Technology has improved the survival chances of today's commercial crews. Required are immersion suits for crew members and emergency floating transmitters -- EPIRBs, for Emergency Position Indicating Radio Beacon, which send signals to satellites when submerged in water.

More frequent than total losses are serious but noncatastrophic accidents.

"An amazing statistic," says Capt. Brian H. Hope, a Chesapeake Bay pilot guiding ocean-going vessels here, "is that each year 20 percent of large ocean-going ships have some kind of casualty.

"Not shipwrecks or total losses but serious accidents -- fires, explosions, groundings, collisions, storm damage."

During heavy weather, cargo occasionally washes overboard or breaks its bonds inside a ship and causes serious damage. Off Cape May, N.J., on Jan. 4, 1992, the Santa Clara I lost 21 containers in 28-foot seas. Some contained hundreds of drums of hazardous arsenic trioxide, which the U.S. Coast Guard spent several million dollars in recovering.
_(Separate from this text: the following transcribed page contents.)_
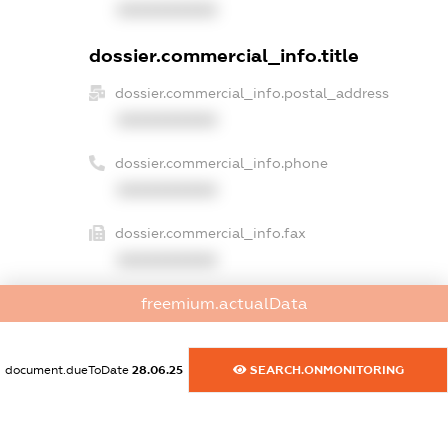
XXXXXXXXXX
dossier.commercial_info.title
dossier.commercial_info.postal_address
XXXXXXXXXX
dossier.commercial_info.phone
XXXXXXXXXX
dossier.commercial_info.fax
XXXXXXXXXX
freemium.actualData
dossier.commercial_info.email
XXXXXXXXXX
document.dueToDate
28.06.25
SEARCH.ONMONITORING
dossier.commercial_info.website
XXXXXXXXXX
dossier.commercial_info.activity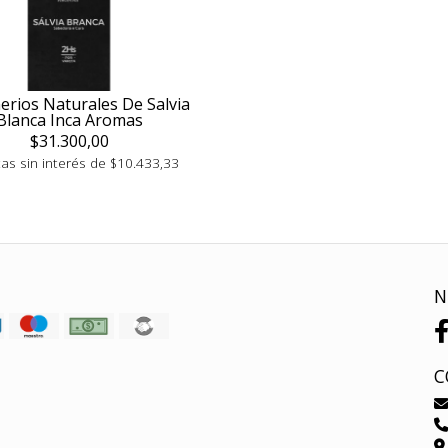
rios Naturales De Salvia
Blanca Inca Aromas
$31.300,00
as sin interés de $10.433,33
N
C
"The sea is unforgiving," says Andrew Mutch, a marine surveyor and amateur sailor from Annapolis. He has seen heavy ships' steel containers torn to shreds and one 40-foot container 9.5 feet high crushed into wreckage 2 feet high. He's heard of seamen lashed to the wheel 70 feet up in wheelhouses whose windows were smashed by waves.

Hope, of Ellicott City, says it's "absolutely eerie" when he hears that a large vessel he once guided down the bay winds up weeks or months later at the bottom of some distant sea.

On Nov. 4, 1997, he piloted on the bay one of the most powerful ships on the high seas, the 40,000-ton high-speed container ship MSC Carla, built in 1972 and owned by the Mediterranean Shipping Co.

The Carla sailed to Europe and was headed back to Baltimore and other ports when it encountered a vicious North Atlantic storm. On Nov. 24, it broke in half 40 miles south of the Azores. The bow and its many containers sank, but the stern with other containers was towed to Portugal. All 34 crew members were rescued.

Hope once piloted the Gold Bond Conveyor, a gypsum rock carrier, which later sank in a bad storm off Nova Scotia, with all hands lost.

He often piloted the Pasithea, a mammoth coal carrier 980 feet long and weighing 75,000 tons -- the largest ship coming to Baltimore in the 1980s. "One day she just vanished without a trace off the coast of Japan," Hope says.

Few ships disappear that way, says Hooke, author of a definitive volume, "Maritime Casualties: 1963-1996." Most are able to send radio messages or satellite signals. But the deep continues to hide complete mysteries.